Transparency bills shine light on need for reform

Transparency bills shine light on need for reform

LANSING, Mich. — Sens. Ed McBroom and Jeremy Moss on Tuesday testified before the Senate Oversight Committee in conjunction with Sunshine Week to support legislation that would increase transparency in state government.

“A functional republic needs citizens to have confidence in their government,” said McBroom, R-Waucedah Township. “In these times, when so much of that confidence is eroded by lack of transparency in government, real corruption, and those spreading malicious conspiracies, we should make every effort to build back trust by shining a bright light of accountability on even the mundane work of our elected leaders.”

Senate Bills 232-241 would add the offices of governor and lieutenant governor to the Michigan Freedom of Information Act, as well as create the Legislative Open Records Act (LORA).

LORA would allow residents to request legislative records from the House and Senate but would only apply to records created after Jan. 1, 2022. The legislation also would provide for certain exemptions — mostly limited to personal information — including:

  • All constituent communications.
  • Personal records that would result in an unwarranted invasion of privacy, including Human Resources files and internet use records.
  • Advisory communications preliminary to a final policy determination or action.
  • Communications with Michigan Legislative Service Bureau bill drafters.
  • Records exclusively maintained by the majority or minority caucuses.

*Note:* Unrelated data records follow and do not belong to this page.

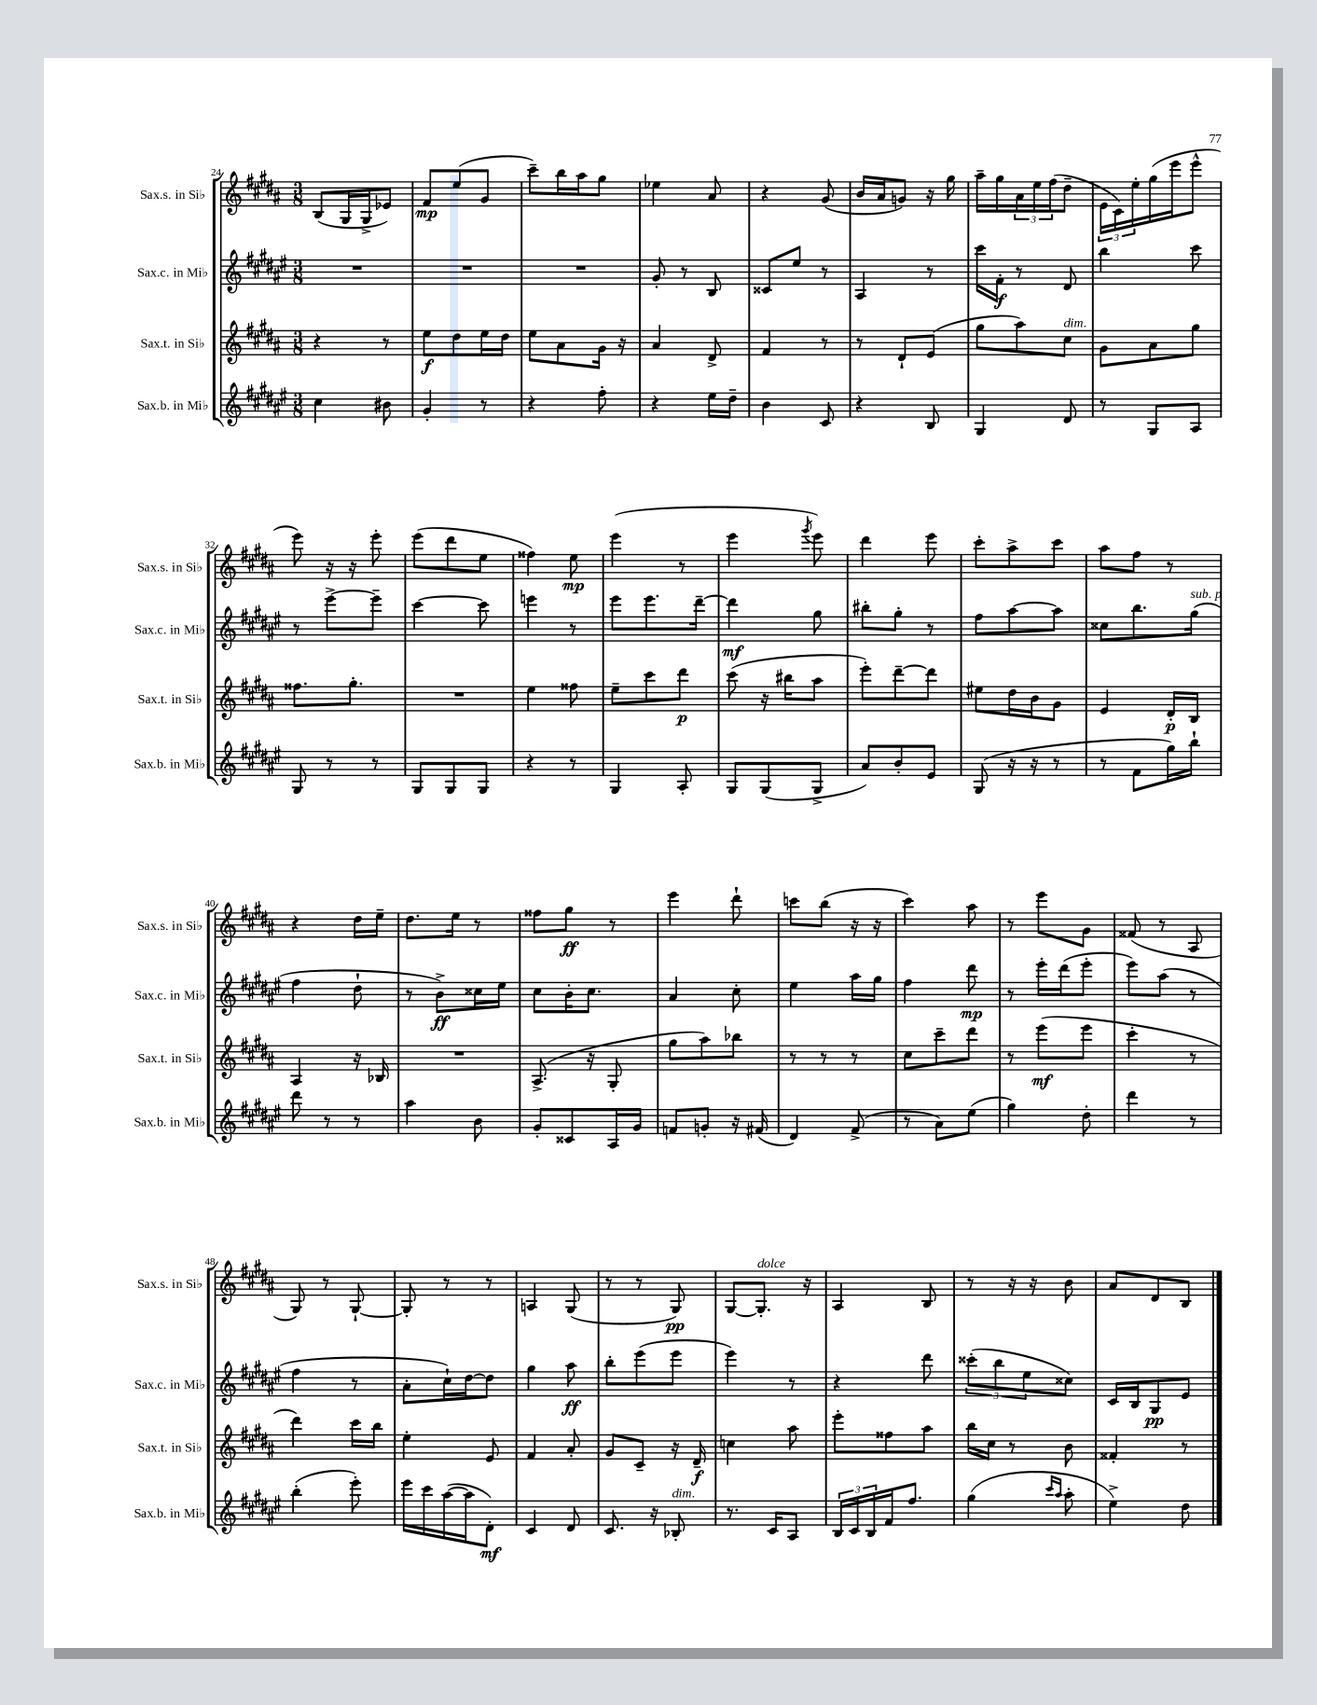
<<
\new StaffGroup <<
\new Staff = "s0" \with { instrumentName = "Sax.s. in Sib" shortInstrumentName = "Sax.s. in Sib" } {
    \clef treble \key b \major \numericTimeSignature \time 3/8
    b8( gis16 gis16-> ees'8) |
    fis'8\mp e''8( gis'8 |
    cis'''8--) b''16 ais''16 gis''8 |
    ees''4 ais'8 |
    r4 gis'8( |
    b'16 ais'16 g'8) r16 gis''16 |
    ais''16-- gis''16 \tuplet 3/2 { ais'16 e''16 fis''16( } dis''8-- |
    \tuplet 3/2 { e'16 cis'16) e''16-. } gis''16( e'''16 e'''8-^ |
    e'''8) r16 r16 e'''8-. |
    e'''8( dis'''8 e''8 |
    fisis''4) e''8\mp |
    e'''4( r8 |
    e'''4 \acciaccatura { gis'''8 } e'''8) |
    dis'''4 e'''8 |
    cis'''8-. ais''8-> cis'''8 |
    ais''8 fis''8 r8 |
    r4 dis''16 e''16-- |
    dis''8. e''16 r8 |
    fisis''8 gis''8\ff r8 |
    e'''4 dis'''8-! |
    c'''8 b''8( r16 r16 |
    cis'''4) ais''8 |
    r8 e'''8 gis'8 |
    fisis'8( r8 ais8 |
    gis8) r8 gis8~-! |
    gis8-. r8 r8 |
    a4 gis8( |
    r8 r8 gis8\pp) |
    gis8~ gis8.-.^\markup { \italic "dolce" } r16 |
    ais4 b8 |
    r8 r16 r16 b'8 |
    ais'8 dis'8 b8 \bar "|." |
}
\new Staff = "s1" \with { instrumentName = "Sax.c. in Mib" shortInstrumentName = "Sax.c. in Mib" } {
    \clef treble \key fis \major \numericTimeSignature \time 3/8
    R4. |
    R4. |
    R4. |
    gis'8-. r8 b8 |
    cisis'8 eis''8 r8 |
    ais4 r8 |
    cis'''16 fis'16-.\f r8 dis'8 |
    b''4 cis'''8 |
    r8 eis'''8~-> eis'''8-- |
    cis'''4~ cis'''8 |
    e'''4 r8 |
    eis'''8 eis'''8. dis'''16~-- |
    dis'''4\mf gis''8 |
    bis''8-. gis''8-. r8 |
    fis''8 ais''8~ ais''8 |
    cisis''8 b''8. gis''16^\markup { \italic "sub. p" }( |
    fis''4 dis''8-! |
    r8 b'8->\ff) cisis''16 eis''16 |
    cis''8 b'16-. cis''8. |
    ais'4 cis''8-. |
    eis''4 ais''16 gis''16 |
    fis''4 dis'''8\mp |
    r8 eis'''16-. dis'''16( eis'''8-. |
    eis'''8) ais''8( r8 |
    fis''4 r8 |
    ais'8-. cis''16-!) dis''16~ dis''8 |
    gis''4 ais''8\ff |
    b''8-. eis'''8( eis'''8 |
    eis'''4) r8 |
    r4 dis'''8 |
    \tuplet 3/2 { cisis'''8-.( b''8 eis''8 } cisis''8) |
    cis'16 b16 gis8\pp eis'8 \bar "|." |
}
\new Staff = "s2" \with { instrumentName = "Sax.t. in Sib" shortInstrumentName = "Sax.t. in Sib" } {
    \clef treble \key b \major \numericTimeSignature \time 3/8
    r4 r8 |
    e''8\f dis''8 e''16 dis''16 |
    e''8 ais'8 gis'16 r16 |
    ais'4 dis'8-> |
    fis'4 r8 |
    r8 dis'8-! e'8( |
    gis''8 ais''8) cis''8^\markup { \italic "dim." } |
    gis'8 ais'8 gis''8 |
    fisis''8. gis''8.-. |
    R4. |
    e''4 fisis''8 |
    e''8-- cis'''8 dis'''8\p |
    cis'''8( r16 bis''16 ais''8 |
    e'''8-.) dis'''8~-- dis'''8 |
    eis''8 dis''16 b'16 gis'8 |
    e'4 dis'16-.\p b16 |
    ais4 r16 bes16 |
    R4. |
    ais8.->( r16 gis8-. |
    gis''8 ais''8) bes''8 |
    r8 r8 r8 |
    cis''8 cis'''8-- dis'''8 |
    r8 e'''8\mf( e'''8 |
    cis'''4-. r8 |
    dis'''4) cis'''16 b''16 |
    e''4-. e'8 |
    fis'4 ais'8-. |
    gis'8 cis'8-- r16 dis'16--\f |
    c''4 ais''8 |
    e'''8-. fisis''8 ais''8 |
    b''16 cis''16 r8 b'8 |
    fisis'4-. r8 \bar "|." |
}
\new Staff = "s3" \with { instrumentName = "Sax.b. in Mib" shortInstrumentName = "Sax.b. in Mib" } {
    \clef treble \key fis \major \numericTimeSignature \time 3/8
    cis''4 bis'8 |
    gis'4-. r8 |
    r4 fis''8-. |
    r4 eis''16 dis''16-- |
    b'4 cis'8 |
    r4 b8 |
    gis4 dis'8 |
    r8 gis8 ais8 |
    gis8 r8 r8 |
    gis8 gis8 gis8 |
    r4 r8 |
    gis4 ais8-. |
    gis8 gis8( gis8-> |
    ais'8) b'8-. eis'8 |
    gis8( r16 r16 r8 |
    r8 fis'8 gis''16) b''16-! |
    dis'''8 r8 r8 |
    ais''4 b'8 |
    gis'8-. cisis'8 ais16 gis'16 |
    f'8 g'8-. r16 fis'16( |
    dis'4) fis'8->( |
    r8 ais'8) eis''8( |
    gis''4) dis''8-. |
    dis'''4 r8 |
    b''4-.( eis'''8-.) |
    eis'''16 cis'''16 ais''16~( ais''16 dis'8-.\mf) |
    cis'4 dis'8 |
    cis'8. r16 bes8-.^\markup { \italic "dim." } |
    r8. cis'16 ais8 |
    \tuplet 3/2 { b16 cis'16 b16 } fis'16 fis''8. |
    gis''4( \grace { cis'''16 ais''16 } ais''8-. |
    eis''4->) dis''8 \bar "|." |
}
>>
>>
\layout { \context { \Score currentBarNumber = #24 } }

The Center for Public Integrity ranked Michigan dead last in government accountability and integrity in their 2015 report. The state failed 10 out of 13 possible categories, including “public access to information, executive accountability, lobbying disclosure, and political financing.” Michigan is also one of two states that don’t subject their legislatures, governor’s office, or both to FOIA.

“For the past seven years, Sen. McBroom and I have been working tirelessly to shine a light on the inner workings of state government so our constituents can better understand how their elected officials are conducting business in Lansing,” said Moss, D-Southfield. “This government runs on taxpayer dollars. Public servants should not be shielded by the law when they are paid and elected by the people of Michigan.”